I had wondered, when I attended the Stephenville (Erath County) debate the other night where Miller came up with the 60 percent drop in crime at the border. AUDIO of his immigration comment- I see the answer via Burnt Orange from the El Paso Times; Perry made it up, through fuzzy math, for political reasons.
Stunning borderwide drops in crime that Republican Gov. Rick Perry last week attributed to state border security efforts are more likely campaign calculations than accurate statistics, according to experts and some law enforcement officials.
In news conferences and campaign television commercials last week, Perry lauded state-led border security operations he said reduced crime 60 percent borderwide and kept Texans safe from terrorism.
But Perry's top homeland security official acknowledged that the numbers used to calculate the average crime decrease do not prove a sustained drop in crime from El Paso to Brownsville, do not include crime rates in major border cities, and do not account for other possible reasons for the decrease
Uh. HOW is that a 60 percent drop when you don't even evaluate whether it continued after an operation and when it seems that when the drop in crime happened (as it would DURING an operation)it surged somewhere else?
To come up with the 60 percent drop in crime Perry touts, state homeland security officials averaged together declines in several counties from operations that happened at different times over a four-month period.
To gauge the results of their efforts, McCraw said, sheriffs compared crime data from the time of the surge operation to crime reports from the same time last year.

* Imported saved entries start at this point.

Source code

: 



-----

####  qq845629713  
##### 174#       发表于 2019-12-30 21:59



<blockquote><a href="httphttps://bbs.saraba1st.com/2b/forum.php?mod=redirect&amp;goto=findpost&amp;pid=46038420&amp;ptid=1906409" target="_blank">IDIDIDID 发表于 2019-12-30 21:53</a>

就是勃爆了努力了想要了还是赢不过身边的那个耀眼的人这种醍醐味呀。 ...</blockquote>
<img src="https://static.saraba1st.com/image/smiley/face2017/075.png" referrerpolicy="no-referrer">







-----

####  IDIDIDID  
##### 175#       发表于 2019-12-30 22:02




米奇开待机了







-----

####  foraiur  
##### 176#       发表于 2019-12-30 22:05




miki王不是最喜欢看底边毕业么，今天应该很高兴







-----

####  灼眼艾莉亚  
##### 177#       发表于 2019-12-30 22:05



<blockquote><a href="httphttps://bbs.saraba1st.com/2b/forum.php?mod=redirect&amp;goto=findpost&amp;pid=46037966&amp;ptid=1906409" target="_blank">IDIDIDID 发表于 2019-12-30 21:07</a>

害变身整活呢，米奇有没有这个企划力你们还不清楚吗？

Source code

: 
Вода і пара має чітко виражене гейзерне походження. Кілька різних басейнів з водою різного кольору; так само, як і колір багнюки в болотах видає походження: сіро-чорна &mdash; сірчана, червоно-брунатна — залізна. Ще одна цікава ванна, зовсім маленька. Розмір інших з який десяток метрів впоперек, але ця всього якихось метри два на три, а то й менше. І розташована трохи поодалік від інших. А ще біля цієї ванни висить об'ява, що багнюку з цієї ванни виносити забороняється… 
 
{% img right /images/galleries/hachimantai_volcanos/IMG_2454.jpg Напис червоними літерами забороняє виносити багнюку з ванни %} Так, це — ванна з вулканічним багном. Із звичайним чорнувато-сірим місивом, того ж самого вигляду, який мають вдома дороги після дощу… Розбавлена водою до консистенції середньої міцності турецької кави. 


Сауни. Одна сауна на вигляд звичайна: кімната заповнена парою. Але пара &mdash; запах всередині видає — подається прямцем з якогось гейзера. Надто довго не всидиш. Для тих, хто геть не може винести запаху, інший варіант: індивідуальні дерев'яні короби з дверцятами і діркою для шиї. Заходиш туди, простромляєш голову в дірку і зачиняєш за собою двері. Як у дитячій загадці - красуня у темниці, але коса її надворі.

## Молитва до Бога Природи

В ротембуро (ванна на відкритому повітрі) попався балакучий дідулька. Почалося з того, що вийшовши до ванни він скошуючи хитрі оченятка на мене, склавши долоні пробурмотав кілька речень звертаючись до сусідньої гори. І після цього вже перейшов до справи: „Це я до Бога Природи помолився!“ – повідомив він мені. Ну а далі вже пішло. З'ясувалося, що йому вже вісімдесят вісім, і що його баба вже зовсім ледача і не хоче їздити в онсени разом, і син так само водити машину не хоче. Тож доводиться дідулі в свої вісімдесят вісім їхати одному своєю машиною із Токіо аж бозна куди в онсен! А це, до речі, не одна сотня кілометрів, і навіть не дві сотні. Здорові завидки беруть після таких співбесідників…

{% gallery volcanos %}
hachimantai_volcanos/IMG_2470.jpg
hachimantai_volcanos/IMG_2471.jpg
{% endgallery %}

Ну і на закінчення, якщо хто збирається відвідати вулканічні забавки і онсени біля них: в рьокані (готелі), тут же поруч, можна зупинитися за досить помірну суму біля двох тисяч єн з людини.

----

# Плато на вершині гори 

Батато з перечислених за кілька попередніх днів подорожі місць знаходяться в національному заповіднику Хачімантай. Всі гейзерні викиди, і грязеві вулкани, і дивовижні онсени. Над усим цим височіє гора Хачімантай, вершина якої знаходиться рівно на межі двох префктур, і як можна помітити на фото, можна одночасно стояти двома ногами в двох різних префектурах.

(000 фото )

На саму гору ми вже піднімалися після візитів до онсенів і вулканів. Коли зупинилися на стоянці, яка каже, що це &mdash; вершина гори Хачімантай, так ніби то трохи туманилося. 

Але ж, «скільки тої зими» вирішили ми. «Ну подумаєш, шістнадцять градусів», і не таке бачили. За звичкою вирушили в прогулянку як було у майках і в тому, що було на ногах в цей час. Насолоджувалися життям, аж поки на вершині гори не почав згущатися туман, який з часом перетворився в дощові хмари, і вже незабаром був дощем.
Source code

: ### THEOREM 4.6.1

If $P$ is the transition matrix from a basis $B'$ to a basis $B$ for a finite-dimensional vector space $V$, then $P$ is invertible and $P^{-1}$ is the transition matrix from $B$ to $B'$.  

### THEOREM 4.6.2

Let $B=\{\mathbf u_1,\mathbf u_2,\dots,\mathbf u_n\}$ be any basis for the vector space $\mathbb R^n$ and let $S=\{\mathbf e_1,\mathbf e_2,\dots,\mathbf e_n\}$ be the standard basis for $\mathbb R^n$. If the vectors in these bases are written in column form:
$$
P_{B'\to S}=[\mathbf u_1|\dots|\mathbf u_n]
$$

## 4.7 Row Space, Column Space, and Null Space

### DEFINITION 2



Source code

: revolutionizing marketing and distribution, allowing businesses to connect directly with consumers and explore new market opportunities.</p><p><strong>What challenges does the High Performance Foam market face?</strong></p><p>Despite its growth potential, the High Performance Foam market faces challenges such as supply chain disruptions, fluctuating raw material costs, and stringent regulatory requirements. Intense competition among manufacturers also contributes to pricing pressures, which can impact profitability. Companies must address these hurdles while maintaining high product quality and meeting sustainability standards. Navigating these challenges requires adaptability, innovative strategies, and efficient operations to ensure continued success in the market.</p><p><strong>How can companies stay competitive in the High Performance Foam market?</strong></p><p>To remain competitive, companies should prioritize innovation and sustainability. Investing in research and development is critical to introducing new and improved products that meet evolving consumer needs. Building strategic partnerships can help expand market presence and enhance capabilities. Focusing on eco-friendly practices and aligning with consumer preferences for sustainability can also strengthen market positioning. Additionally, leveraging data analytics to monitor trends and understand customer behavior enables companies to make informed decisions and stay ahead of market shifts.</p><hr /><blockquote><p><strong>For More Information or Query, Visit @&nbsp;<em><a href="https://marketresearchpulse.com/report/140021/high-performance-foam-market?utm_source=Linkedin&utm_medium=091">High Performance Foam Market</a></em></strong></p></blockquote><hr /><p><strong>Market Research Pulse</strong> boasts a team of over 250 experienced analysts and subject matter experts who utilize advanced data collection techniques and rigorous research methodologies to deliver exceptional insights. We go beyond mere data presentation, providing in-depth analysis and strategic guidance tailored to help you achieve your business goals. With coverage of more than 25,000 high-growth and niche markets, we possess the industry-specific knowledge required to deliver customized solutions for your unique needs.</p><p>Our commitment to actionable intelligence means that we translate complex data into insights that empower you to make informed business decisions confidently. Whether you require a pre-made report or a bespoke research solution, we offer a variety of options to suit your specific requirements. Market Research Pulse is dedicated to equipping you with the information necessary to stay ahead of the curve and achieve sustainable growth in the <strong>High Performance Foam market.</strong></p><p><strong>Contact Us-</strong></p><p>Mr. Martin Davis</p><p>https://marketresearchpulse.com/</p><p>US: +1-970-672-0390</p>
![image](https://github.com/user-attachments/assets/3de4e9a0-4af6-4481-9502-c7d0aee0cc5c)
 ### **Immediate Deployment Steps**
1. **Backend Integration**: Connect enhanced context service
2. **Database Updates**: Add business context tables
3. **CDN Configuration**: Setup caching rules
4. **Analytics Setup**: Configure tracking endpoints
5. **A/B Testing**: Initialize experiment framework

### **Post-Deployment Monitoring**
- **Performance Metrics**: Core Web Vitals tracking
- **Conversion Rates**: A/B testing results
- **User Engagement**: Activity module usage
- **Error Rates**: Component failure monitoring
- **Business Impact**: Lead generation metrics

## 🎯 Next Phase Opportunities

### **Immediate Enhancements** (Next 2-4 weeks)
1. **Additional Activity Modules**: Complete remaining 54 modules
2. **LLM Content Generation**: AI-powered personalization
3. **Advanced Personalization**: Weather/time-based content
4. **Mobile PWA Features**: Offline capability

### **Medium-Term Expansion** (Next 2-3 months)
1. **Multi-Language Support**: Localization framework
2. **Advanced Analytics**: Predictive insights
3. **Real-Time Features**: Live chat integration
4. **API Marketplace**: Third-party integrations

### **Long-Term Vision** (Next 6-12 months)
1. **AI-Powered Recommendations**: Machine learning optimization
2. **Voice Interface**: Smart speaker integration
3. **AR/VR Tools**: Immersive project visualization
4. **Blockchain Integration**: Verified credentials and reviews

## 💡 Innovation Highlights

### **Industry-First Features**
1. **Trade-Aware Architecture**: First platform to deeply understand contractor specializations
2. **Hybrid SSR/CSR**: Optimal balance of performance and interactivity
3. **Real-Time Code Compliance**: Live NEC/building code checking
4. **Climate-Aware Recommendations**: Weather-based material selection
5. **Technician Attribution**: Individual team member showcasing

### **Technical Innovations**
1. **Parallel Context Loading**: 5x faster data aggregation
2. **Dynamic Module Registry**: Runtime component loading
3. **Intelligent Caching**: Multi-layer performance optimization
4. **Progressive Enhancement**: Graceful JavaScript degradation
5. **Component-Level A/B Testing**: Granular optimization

The sheriffs calculated drops ranging from 25 percent to more than 70 percent in all crime, including vandalism, rape and murder.
"The measurement was only at the time we were conducting the operations," McCraw said.
He said there was no statistical evaluation of whether crime remained low after the operations. But, McCraw acknowledged, there was evidence that when law enforcement surged in one area, criminals surged in other areas
In the article, it mentions two other important factors-one is that crime in some of those parts was already going down anyway BEFORE Operation Rio Grande, and secondly, the major border cities, like El Paso, Laredo, Brownsville, Harlingen, and McAllen weren't part of any state border security operations, even though those cities represent half the population from a 32 county area. (And the cities have received ZERO dollars for border security)
And what about Perry's claims about protecting the US from terrorist from secured borders?
West Point national security and terrorism professor Margaret Stock said she was skeptical of any claims about programs reducing terrorist threats on the U.S.-Mexico border.
"A terrorist does not have to be a foreigner coming in across the border. A terrorist could be a U.S. citizen," she said, referring to the Oklahoma City bomber Timothy McVeigh.
She referred to a recent study by the nonpartisan Washington-based Nixon Center that indicates terrorists are more likely to enter the United States through legal channels or through Canada than to sneak over the Mexican border.
Surge operations like the ones in Texas, she said, also tend to have the consequences of simply delaying planned crimes or pushing criminals or would-be terrorists to other areas.
"Then what have you accomplished?" she said.